Portrait of a Sick Man is an oil on canvas painting by Titian, from 1515. It is now in the Uffizi, in Florence.

==Composition==
The work is inscribed "MDXIIIII AN. ETATIS XXII". Its title derives solely from the unknown subject's pallid face and melancholy expression. One hypothesis holds him to be Claudio Tolomei, but this is not widely accepted.

==Provenance==
The work is recorded in Leopoldo de' Medici's collections, which on his death entered the grand-ducal collections, which later passed to the Uffizi and other museums in Florence. In the earliest inventories, until 1769, it was attributed to Leonardo da Vinci, then to Sebastiano del Piombo (1797) and from 1880 to 1890 to the circle of Lorenzo Lotto.

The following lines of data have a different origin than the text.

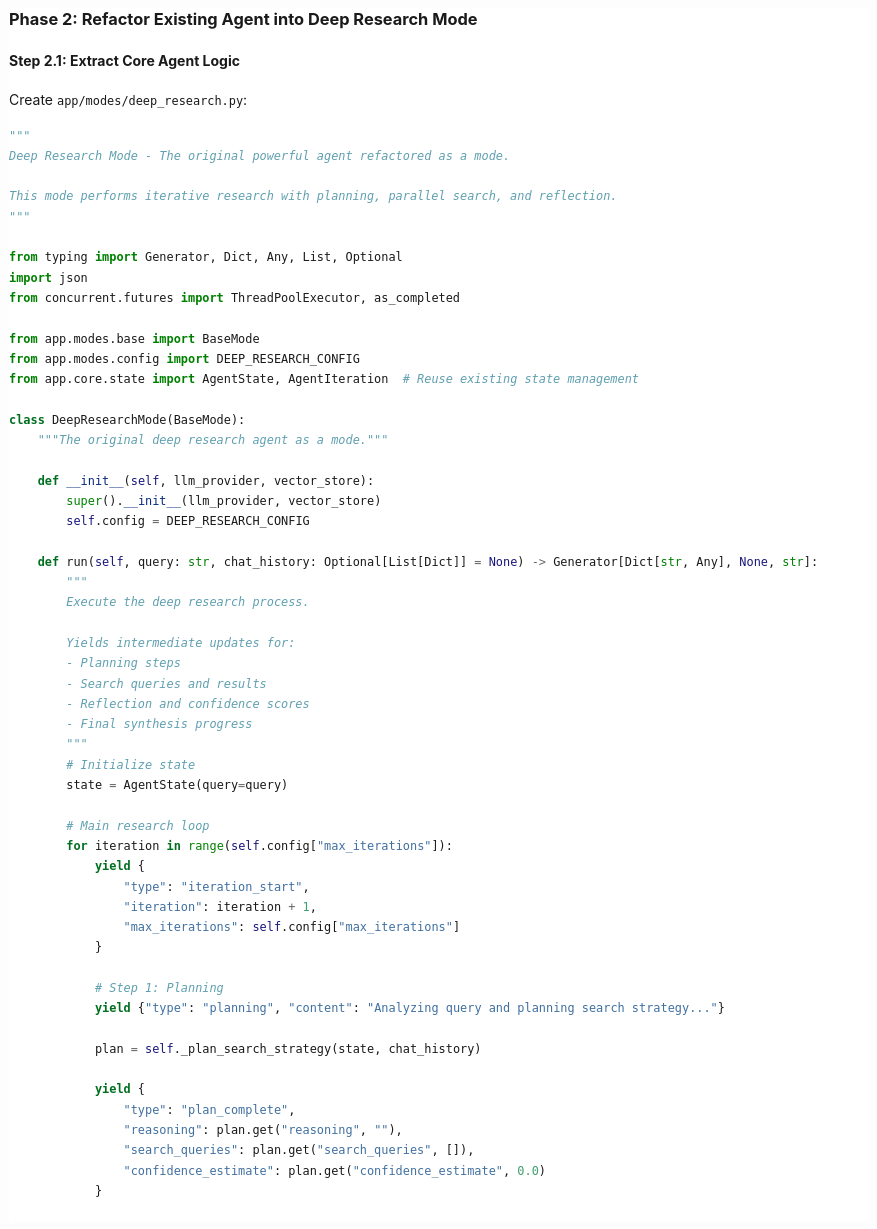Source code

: ### Phase 2: Refactor Existing Agent into Deep Research Mode

#### Step 2.1: Extract Core Agent Logic

Create `app/modes/deep_research.py`:

```python
"""
Deep Research Mode - The original powerful agent refactored as a mode.

This mode performs iterative research with planning, parallel search, and reflection.
"""

from typing import Generator, Dict, Any, List, Optional
import json
from concurrent.futures import ThreadPoolExecutor, as_completed

from app.modes.base import BaseMode
from app.modes.config import DEEP_RESEARCH_CONFIG
from app.core.state import AgentState, AgentIteration  # Reuse existing state management

class DeepResearchMode(BaseMode):
    """The original deep research agent as a mode."""
    
    def __init__(self, llm_provider, vector_store):
        super().__init__(llm_provider, vector_store)
        self.config = DEEP_RESEARCH_CONFIG
        
    def run(self, query: str, chat_history: Optional[List[Dict]] = None) -> Generator[Dict[str, Any], None, str]:
        """
        Execute the deep research process.
        
        Yields intermediate updates for:
        - Planning steps
        - Search queries and results
        - Reflection and confidence scores
        - Final synthesis progress
        """
        # Initialize state
        state = AgentState(query=query)
        
        # Main research loop
        for iteration in range(self.config["max_iterations"]):
            yield {
                "type": "iteration_start",
                "iteration": iteration + 1,
                "max_iterations": self.config["max_iterations"]
            }
            
            # Step 1: Planning
            yield {"type": "planning", "content": "Analyzing query and planning search strategy..."}
            
            plan = self._plan_search_strategy(state, chat_history)
            
            yield {
                "type": "plan_complete",
                "reasoning": plan.get("reasoning", ""),
                "search_queries": plan.get("search_queries", []),
                "confidence_estimate": plan.get("confidence_estimate", 0.0)
            }
            
```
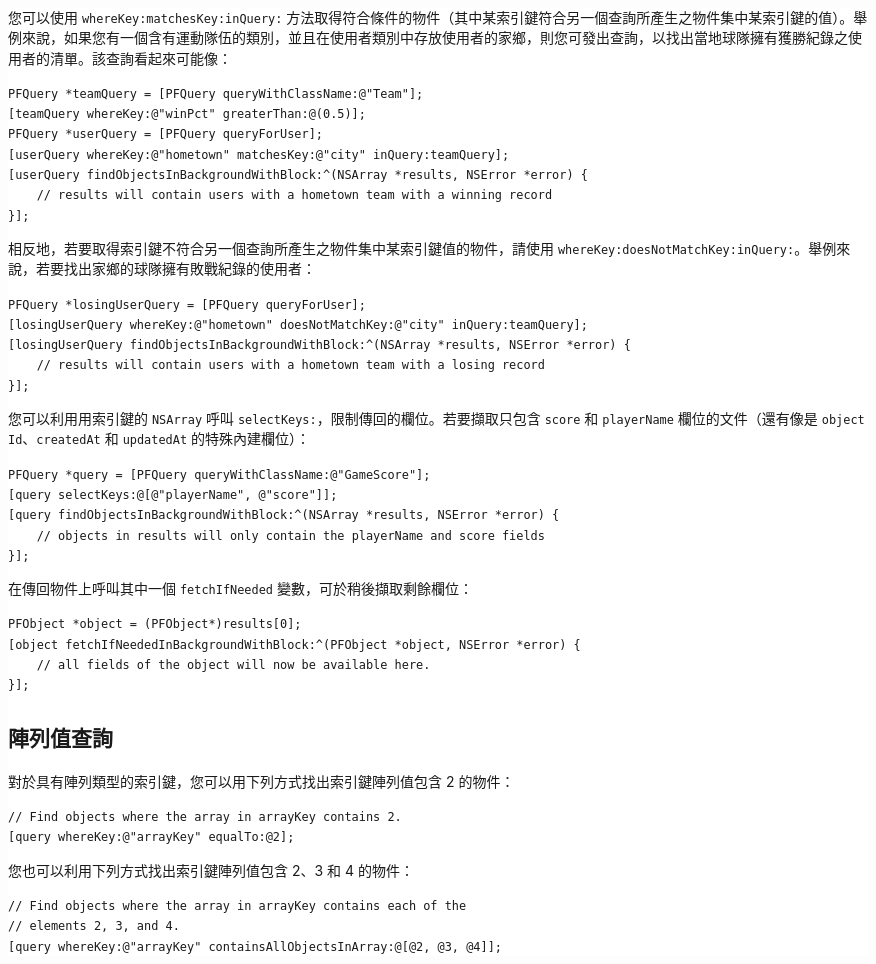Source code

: 您可以使用 `whereKey:matchesKey:inQuery:` 方法取得符合條件的物件（其中某索引鍵符合另一個查詢所產生之物件集中某索引鍵的值）。舉例來說，如果您有一個含有運動隊伍的類別，並且在使用者類別中存放使用者的家鄉，則您可發出查詢，以找出當地球隊擁有獲勝紀錄之使用者的清單。該查詢看起來可能像：

```objc
PFQuery *teamQuery = [PFQuery queryWithClassName:@"Team"];
[teamQuery whereKey:@"winPct" greaterThan:@(0.5)];
PFQuery *userQuery = [PFQuery queryForUser];
[userQuery whereKey:@"hometown" matchesKey:@"city" inQuery:teamQuery];
[userQuery findObjectsInBackgroundWithBlock:^(NSArray *results, NSError *error) {
    // results will contain users with a hometown team with a winning record
}];
```

相反地，若要取得索引鍵不符合另一個查詢所產生之物件集中某索引鍵值的物件，請使用 `whereKey:doesNotMatchKey:inQuery:`。舉例來說，若要找出家鄉的球隊擁有敗戰紀錄的使用者：

```objc
PFQuery *losingUserQuery = [PFQuery queryForUser];
[losingUserQuery whereKey:@"hometown" doesNotMatchKey:@"city" inQuery:teamQuery];
[losingUserQuery findObjectsInBackgroundWithBlock:^(NSArray *results, NSError *error) {
    // results will contain users with a hometown team with a losing record
}];
```

您可以利用用索引鍵的 `NSArray` 呼叫 `selectKeys:`，限制傳回的欄位。若要擷取只包含 `score` 和 `playerName` 欄位的文件（還有像是 `objectId`、`createdAt` 和 `updatedAt` 的特殊內建欄位）：

```objc
PFQuery *query = [PFQuery queryWithClassName:@"GameScore"];
[query selectKeys:@[@"playerName", @"score"]];
[query findObjectsInBackgroundWithBlock:^(NSArray *results, NSError *error) {
    // objects in results will only contain the playerName and score fields
}];
```

在傳回物件上呼叫其中一個 `fetchIfNeeded` 變數，可於稍後擷取剩餘欄位：

```objc
PFObject *object = (PFObject*)results[0];
[object fetchIfNeededInBackgroundWithBlock:^(PFObject *object, NSError *error) {
    // all fields of the object will now be available here.
}];
```

## 陣列值查詢

對於具有陣列類型的索引鍵，您可以用下列方式找出索引鍵陣列值包含 2 的物件：

```objc
// Find objects where the array in arrayKey contains 2.
[query whereKey:@"arrayKey" equalTo:@2];
```

您也可以利用下列方式找出索引鍵陣列值包含 2、3 和 4 的物件： 

```objc
// Find objects where the array in arrayKey contains each of the
// elements 2, 3, and 4.
[query whereKey:@"arrayKey" containsAllObjectsInArray:@[@2, @3, @4]];
```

The art historians Adolfo Venturi and Bernard Berenson argued against the attribution to Piombo and others started to point to Titian as a possible attribution, though it took until a 1975 restoration for this to be confirmed.

==Literary references==
The portrait's subject inspired the protagonist in "La última visita del gentilhombre enfermo", one of thirty Giovanni Papini stories in his 1906 collection "La tragedia cotidiana". Jorge Luis Borges then in turn included the story in the volume "Libro de sueños" in his "The Library of Babel" series.